Quelle structure d’indemnisation de victimes serait crédible sans une prise en charge de la totalité d’entre elles ? Or dans ce que vous présentez comme une avancée, aucune place pour les non professionnels pourtant largement exposés aux effets de ces molécules de synthèse, en dehors des enfants si leur mère a été exposée durant la grossesse, alors qu’il est scientifiquement établit que l’exposition maternelle antérieure à la grossesse peut aussi être en cause.

Pis, même l’ensemble des professionnels ne pourra prétendre à une indemnisation puisque seuls sont considérés ceux relevant du régime agricole. Quid des agents territoriaux ?! Des affiliés au régime général ?!

La seule évolution est l’alignement de l’indemnisation des exploitants agricoles sur celle des salariés, pour lesquels rien de plus ne sera proposé par rapport à leur prise en charge actuelle au titre des AT-MP.

Quelle structure d’indemnisation de victimes serait pertinente sans une prise en charge financière de la totalité des préjudices subis ? Or, ce semblant de fonds n’indemnisera que le préjudice physique des personnes malades des pesticides. Si ce paramètre est conséquent il n’est pas le seul à prendre en considération.
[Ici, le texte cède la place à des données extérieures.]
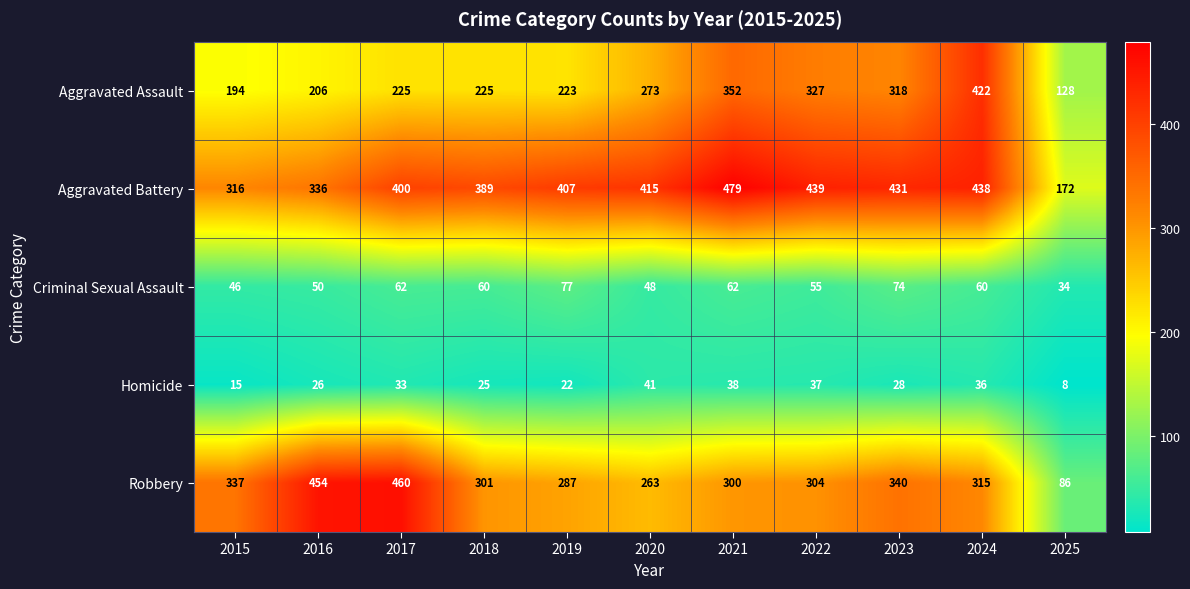

Which series has the largest total across all categories?

Aggravated Battery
Quid du préjudice moral subi par le travailleur atteint dans la force de l’âge ? Du préjudice psychologique ? De l’atteinte dans sa dignité de père ou de mère de famille subvenant aux besoins de sa famille ? Quid de la perte de chance de vieillir autonome et en bonne santé ? De la douleur physique devenue compagne de survie ? Du préjudice d’anxiété ?
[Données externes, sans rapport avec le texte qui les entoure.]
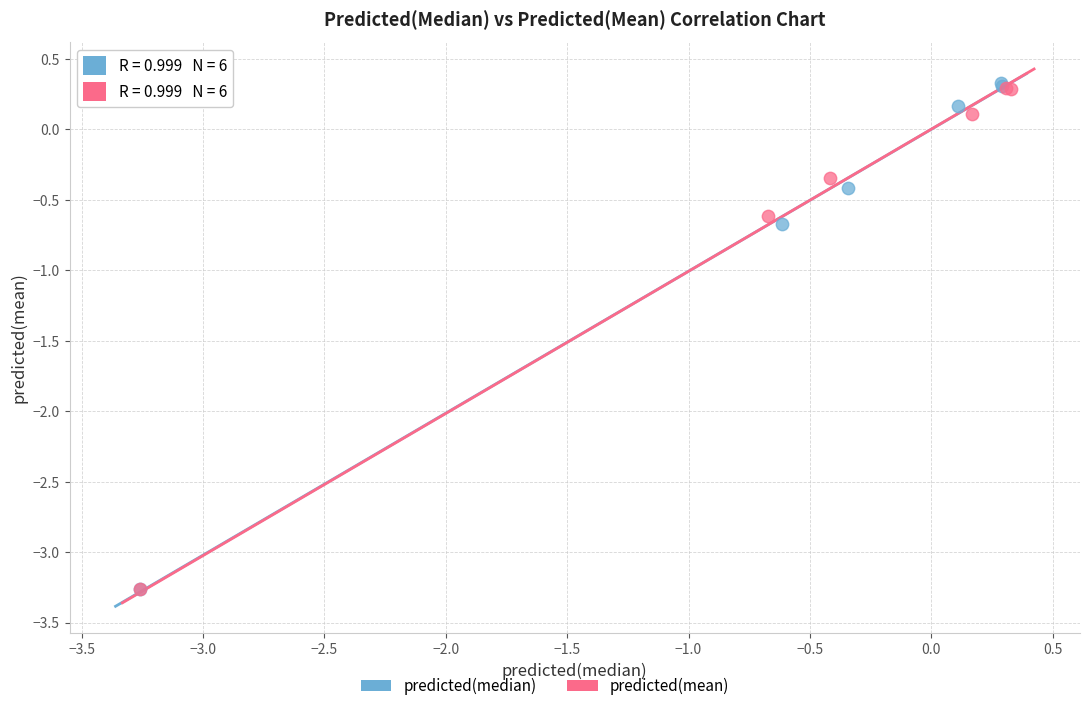

Which series contains the highest Y value?

predicted(median)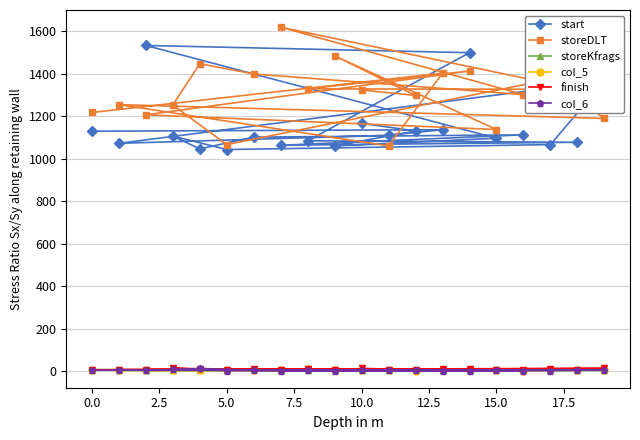

True or false: finish and start cross at least once.

False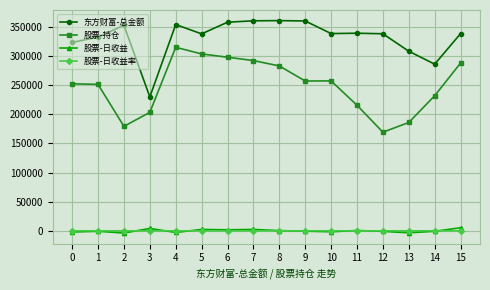

Read the 股票-日收益率 value at 12.

-0.5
Si ces préjudices ne sont pas pris en compte par ce fonds, c’est peut-être aussi parce qu’ils ne sont pas chiffrables.

C’est là, la terrible réalité qui vous dépasse Mr le Député, ce n’est pas une affaire d’argent.
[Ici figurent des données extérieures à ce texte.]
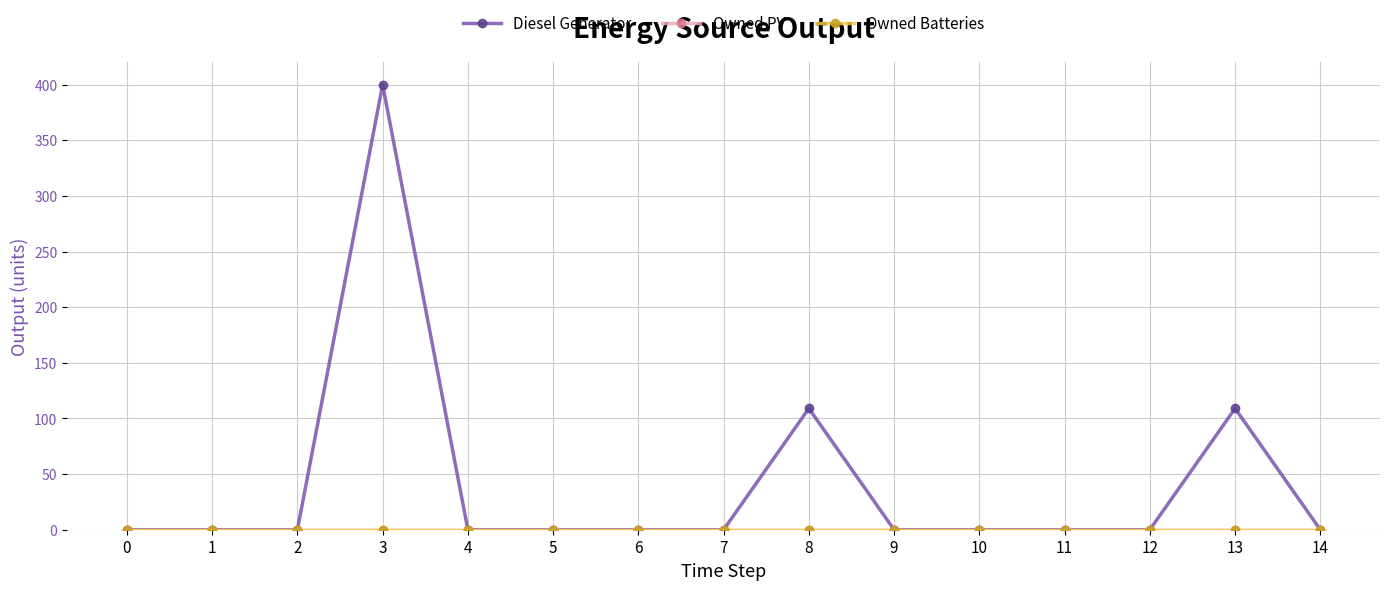

Count the number of categories in the chart.

15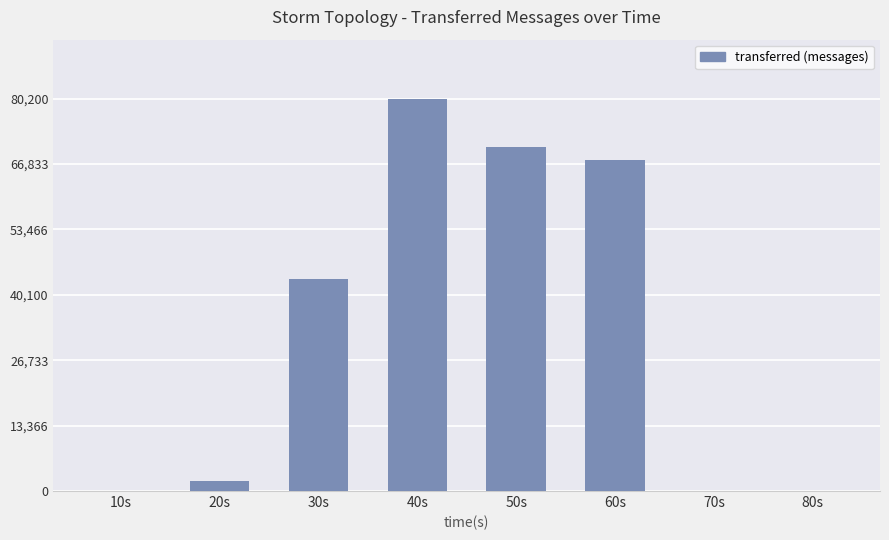

The value at 50s is 96100. True or false?

False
D’ailleurs comment cela pourrait-il l’être ? Comment et à combien estimer des pertes irréversibles ?

Combien pour un cancer ? Combien pour un Parkinson ?

Combien pour une maladie de Charcot ?

Combien pour un bébé mort-né ?

Combien pour un enfant né sans main ?

Combien pour une atrésie de l’œsophage ?

Combien pour la perte d’un père, d’un frère, d’un fils ? !

Comme beaucoup trop d’autres, en ces jours de fête encore plus que d’habitude, ma famille et moi-même connaissons ce prix. C’est celui que nous payons chaque jour depuis le 12 octobre 2009 pour mon frère et le 25 juillet 2017 pour ma chère maman, celui des chaises éternellement vides.

Vous proposez de prendre aux fabricants de pesticides de synthèse, ce qui leur est le moins préjudiciable en compensation de ce que nous avions de plus cher au monde, un proche ou notre santé.

Tout ce dont ont besoin les victimes et leurs familles, c’est de justice qui ne peut passer que par la condamnation pénale de tous les coupables, TOUS sans exception. De ceux qui ont fabriqué à ceux qui n’ont pas protégé, en passant par ceux qui ont autorisé et laissé faire. Alors des plaies béantes pourraient cicatriser, et nous pourrions à nouveau croire en notre pays et en la vie.

Monsieur le Député, lorsque dans les prochains jours vous serez entouré de ceux que vous avez de plus précieux en ce monde, regardez les bien attentivement et demandez-vous pour quelle somme d’argent vous accepteriez leur perte, et surtout ne revenez plus jamais me parler d’argent, qui plus est provenant des mains sanguinolentes de ceux que votre majorité a fait le choix de protéger.

Marie-Lys Bibeyran,

pour le Collectif Info Médoc Pesticides.